Minnesota’s wild turkey hunters rank solitude near the top of their list of priorities, especially when it comes to keeping a distance from other turkey hunters.

So it was a careful balancing act at the Minnesota Department of Natural Resources (DNR) when game managers altered regulations to expand shooting opportunities while also protecting against overcrowding afield. Those changes will be tested in a season already taking shape in a lottery for early-season licenses that will close Jan. 22. For the luckiest lottery winners, the 2016 season will open April 13.

“Nothing indicated we had to make changes,” said Steve Merchant, DNR wildlife populations program manager. “But we were pretty convinced we could provide more opportunity without damaging interference rates.”

Merchant said there’s been some resistance to the liberalization of hunting chances from hardcore turkey hunters in the state’s original hotbed for the sport — southeastern Minnesota. But the changes have been welcomed by the Minnesota chapter of the National Wild Turkey Federation and supported by a University of Minnesota-led survey of turkey hunters’ opinions and activities, statewide.

“Increased opportunity? Yes. We’re all for that,” said Tom Glines, a regional director of the turkey federation.

What’s new is that firearms hunters who fail to shoot a tom in their initially allotted week will get a second chance. If shut out in their first attempt, they can buy another tag for shooting privileges covering the last 14 days of the spring season, ending May 31.

The altered rules do not raise the traditional bag limit of one bird per hunter. But Glines said second chances for some of the state’s 50,000 wild turkey hunters could mildly increase the harvest by boosting what is now a one-in-four chance of a license-holder killing a bird.

There’s a fear in some quarters that the second-chance season could teeter toward overcrowding in some areas, but Glines and Merchant don’t see it that way. The university’s report on hunter opinions and practices, published late last year in conjunction with the DNR and U.S. Geological Survey, said the typical spring turkey hunter spends three days in the field.

In fact, shooting a wild turkey takes a back seat to seeing turkeys, calling them and hearing gobbling, the survey said. Enjoying nature is at the forefront of hunters’ motivations, the statewide survey found, and 80 percent of those who responded reported being satisfied with their experience, despite the overall 25 percent kill rate.

Glines said many hunters won’t take advantage of the second-chance opportunity because many of them move on to fishing by mid- to late May. “People switch to fishing and put away their camo,” he said.

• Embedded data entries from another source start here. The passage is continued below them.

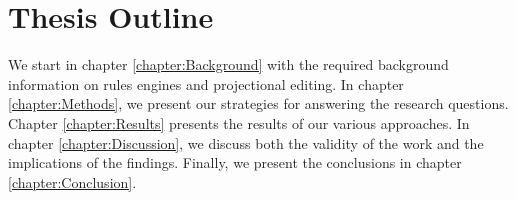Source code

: \section{Thesis Outline}

We start in chapter \ref{chapter:Background} with the required background information on rules engines and projectional editing.
In chapter \ref{chapter:Methods}, we present our strategies for answering the research questions.
Chapter \ref{chapter:Results} presents the results of our various approaches.
In chapter \ref{chapter:Discussion}, we discuss both the validity of the work and the implications of the findings.
Finally, we present the conclusions in chapter \ref{chapter:Conclusion}.
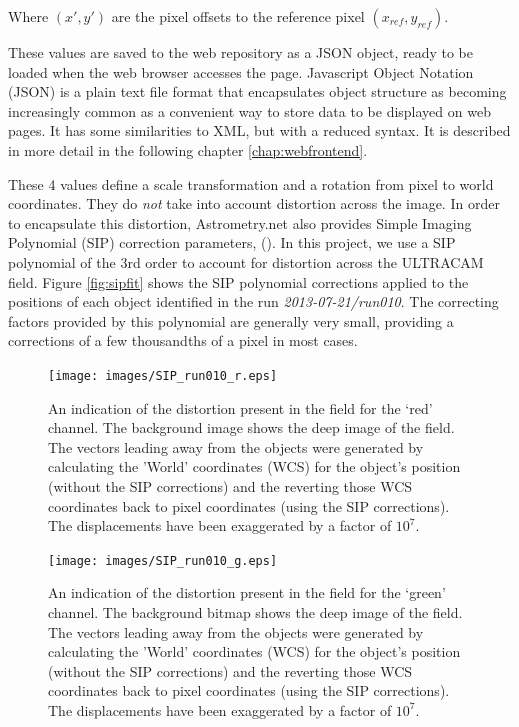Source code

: Where $(x', y')$ are the pixel offsets to the reference pixel $(x_{ref}, y_{ref})$.

These values are saved to the web repository as a JSON object, ready to be loaded when the web browser accesses the page. Javascript Object Notation (JSON) is a plain text file format that encapsulates object structure as becoming increasingly common as a convenient way to store data to be displayed on web pages. It has some similarities to XML, but with a reduced syntax. It is described in more detail in the following chapter \ref{chap:webfrontend}.

These 4 values define a scale transformation and a rotation from pixel to world coordinates. They do \emph{not} take into account distortion across the image. In order to encapsulate this distortion, Astrometry.net also provides Simple Imaging Polynomial (SIP) correction parameters, (\cite{sippolynomial}). In this project, we use a SIP polynomial of the 3rd order to account for distortion across the ULTRACAM field. Figure \ref{fig:sipfit} shows the SIP polynomial corrections applied to the positions of each object identified in the run \emph{2013-07-21/run010}. The correcting factors provided by this polynomial are generally very small, providing a corrections of a few thousandths of a pixel in most cases. 

\begin{figure}
  \centering
  \texttt{[image: images/SIP\_run010\_r.eps]}
  \caption{An indication of the distortion present in the field for the `red' channel. The background image shows the deep image of the field. The vectors leading away from the objects were generated by calculating the 'World' coordinates (WCS) for the object's position (without the SIP corrections) and the reverting those WCS coordinates back to pixel coordinates (using the SIP corrections). The displacements have been exaggerated by a factor of $10^7$.}
\label{fig:sipfitr}
\end{figure}
  
\begin{figure}
  \centering
  \texttt{[image: images/SIP\_run010\_g.eps]}
  \caption{An indication of the distortion present in the field for the `green' channel. The background bitmap shows the deep image of the field. The vectors leading away from the objects were generated by calculating the 'World' coordinates (WCS) for the object's position (without the SIP corrections) and the reverting those WCS coordinates back to pixel coordinates (using the SIP corrections). The displacements have been exaggerated by a factor of $10^7$.}
\label{fig:sipfitg}
\end{figure}
  
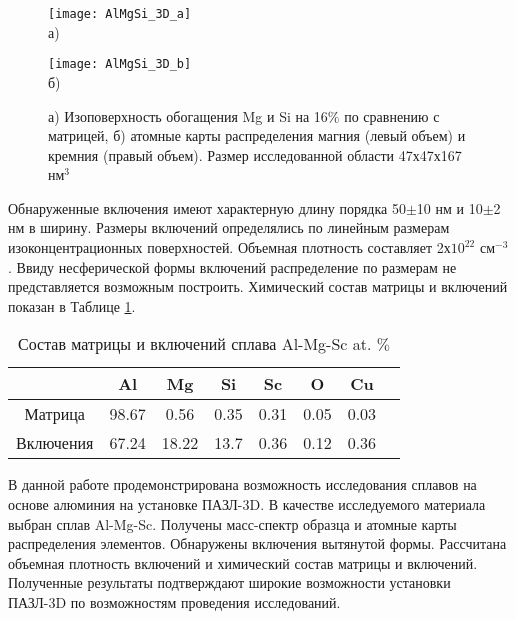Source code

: \begin{figure}[htbp]
	\begin{minipage}[b][][b]{0.49\textwidth}\centering
		\texttt{[image: AlMgSi\_3D\_a]} \\ а)
	\end{minipage}
	\begin{minipage}[b][][b]{0.49\textwidth}\centering
		\texttt{[image: AlMgSi\_3D\_b]} \\ б)
	\end{minipage}
	\caption{а) Изоповерхность обогащения Mg и Si на 16$\%$ по сравнению с матрицей, б) атомные карты распределения магния (левый объем) и кремния (правый объем). Размер исследованной области 47х47х167 нм$^3$}
	\label{fig:AlMgSi_3D}
\end{figure} 

Обнаруженные включения имеют характерную длину порядка 50$\pm$10 нм и 10$\pm$2 нм в ширину. Размеры включений определялись по линейным размерам изоконцентрационных поверхностей. Объемная плотность составляет 2х$10^{22}$ см$^{-3}$. Ввиду несферической формы включений распределение по размерам не представляется возможным построить. Химический состав матрицы и включений показан в Таблице \cref{tab:AlMgSi_table}.

\begin{table} [htbp]
	\centering
		\caption{Состав матрицы и включений сплава Al-Mg-Sc at. $\%$}%
		\label{tab:AlMgSi_table}%
		\begin{SingleSpace}
			\begin{tabular}{| c | c | c | c | c | c | c | c |}
				\hline
				  			& Al      & Mg     & Si    & Sc     & O     & Cu     \\ \hline
				Матрица     & 98.67   & 0.56   & 0.35  & 0.31   & 0.05  & 0.03   \\ \hline
				Включения   & 67.24   & 18.22  & 13.7  & 0.36   & 0.12  & 0.36   \\  \hline				
			\end{tabular}%
		\end{SingleSpace}
\end{table}

В данной работе продемонстрирована возможность исследования сплавов на основе алюминия на установке ПАЗЛ-3D. В качестве исследуемого материала выбран сплав Al-Mg-Sc. Получены масс-спектр образца и атомные карты распределения элементов. Обнаружены включения вытянутой формы. Рассчитана объемная плотность включений и химический состав матрицы и включений. Полученные результаты подтверждают широкие возможности установки ПАЗЛ-3D по возможностям проведения исследований.

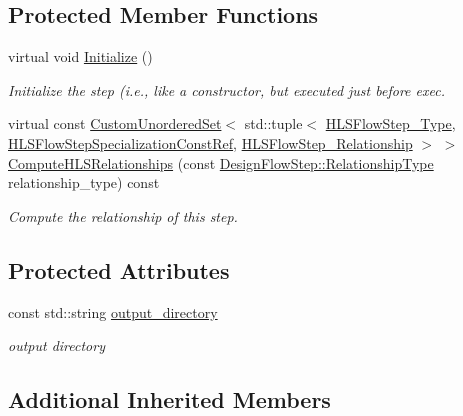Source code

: \subsection*{Protected Member Functions}
\begin{DoxyCompactItemize}
\item 
virtual void \hyperlink{classTestbenchValuesCGeneration_a9cd290bc7ce4f2ada56343231d3341e2}{Initialize} ()
\begin{DoxyCompactList}\small\item\em Initialize the step (i.\+e., like a constructor, but executed just before exec. \end{DoxyCompactList}\item 
virtual const \hyperlink{classCustomUnorderedSet}{Custom\+Unordered\+Set}$<$ std\+::tuple$<$ \hyperlink{hls__step_8hpp_ada16bc22905016180e26fc7e39537f8d}{H\+L\+S\+Flow\+Step\+\_\+\+Type}, \hyperlink{hls__step_8hpp_a5fdd2edf290c196531d21d68e13f0e74}{H\+L\+S\+Flow\+Step\+Specialization\+Const\+Ref}, \hyperlink{hls__step_8hpp_a3ad360b9b11e6bf0683d5562a0ceb169}{H\+L\+S\+Flow\+Step\+\_\+\+Relationship} $>$ $>$ \hyperlink{classTestbenchValuesCGeneration_a7fd5ad85b75db2cc5f4acc4beb27c698}{Compute\+H\+L\+S\+Relationships} (const \hyperlink{classDesignFlowStep_a723a3baf19ff2ceb77bc13e099d0b1b7}{Design\+Flow\+Step\+::\+Relationship\+Type} relationship\+\_\+type) const
\begin{DoxyCompactList}\small\item\em Compute the relationship of this step. \end{DoxyCompactList}\end{DoxyCompactItemize}
\subsection*{Protected Attributes}
\begin{DoxyCompactItemize}
\item 
const std\+::string \hyperlink{classTestbenchValuesCGeneration_a3777686786b90a1ccf6553e7da012427}{output\+\_\+directory}
\begin{DoxyCompactList}\small\item\em output directory \end{DoxyCompactList}\end{DoxyCompactItemize}
\subsection*{Additional Inherited Members}


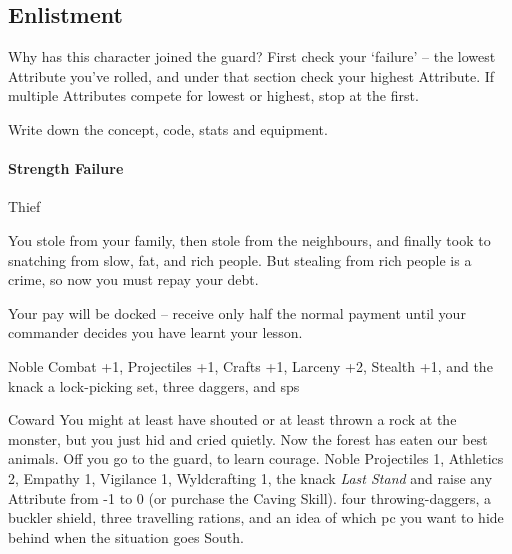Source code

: \begin{multicols}{2}

\subsection{Enlistment}
\label{enlistment}

Why has this character joined the \gls{guard}?
First check your `failure' -- the lowest Attribute you've rolled, and under that section check your highest Attribute.
If multiple Attributes compete for lowest or highest, stop at the first.

Write down the concept, code, stats and equipment.

\begin{figure*}[b!]
  \label{commonWeapons}
  \commonWeaponsChart %
  \commonArmourChart
\end{figure*}

\paragraph{Strength Failure}

\begin{itemize}

    {Thief}%
    {
      You stole from your family, then stole from the neighbours, and finally took to snatching from slow, fat, and rich people.
      But stealing from rich people is a crime, so now you must repay your debt.

      Your pay will be docked -- receive only half the normal payment until your commander decides you have learnt your lesson.

    }%
    {Noble}%
    {Combat +1, Projectiles +1, Crafts +1, Larceny +2, Stealth +1, and the knack }%
    {a lock-picking set, three daggers, and  \glspl{sp}}%

    {Coward}%
    {
      You might at least have shouted or at least thrown a rock at the monster, but you just hid and cried quietly.
      Now the forest has eaten our best animals.
      Off you go to the \gls{guard}, to learn courage.
    }%
    {Noble}%
    {
      Projectiles 1, Athletics 2, Empathy 1, Vigilance 1, Wyldcrafting 1, the knack \textit{Last Stand} and raise any Attribute from -1 to 0 (or purchase the Caving Skill).
    }%
    {
      four throwing-daggers, a buckler shield, three travelling rations, and an idea of which \gls{pc} you want to hide behind when the situation goes South.
    }%



\end{itemize}
\end{multicols}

Merchant said the DNR considered increasing the bag limit, but most hunters surveyed by the university perceived it as unfair for a hunter who has already killed a turkey to return to the woods for more hunting. That sentiment was in keeping with the extreme importance of solitude as voiced by survey respondents.

“It was not our intent to increase success” at killing turkeys, Merchant said.

Rather, he said, the state’s abundant resource of wild turkeys is underutilized and the agency sought ways to improve hunting opportunities. Even with the changes, Minnesota is sticking to a conservative approach in managing its wild turkey population, Merchant said.

Besides giving hunters a second chance, the new regulations ensure that every available spring hunting period includes a weekend. In prior years, some hunting periods without weekends drew as few as 1,000 license buyers statewide, Merchant said.

Under the changes, Minnesota goes from eight spring turkey hunting periods to six, with each new period at least seven days long, including the 14-day final period. The first two periods, available by lottery only, are April 13-19 and April 20-26. The lottery system is used to prevent overcrowding because early-season wild turkey hunting is the most coveted. Hunters are restricted to shooting in a single period unless they fail to get a bird and want a second chance in the final two-week frame.

Merchant and Glines said the newly designed hunting periods also are meant to give license-holders more chances to get outside if their allotted time coincides with a stretch of harsh weather.

Yet another change will give archers all season to fill their tag.

“We are trying to have a happy balance,” Glines said.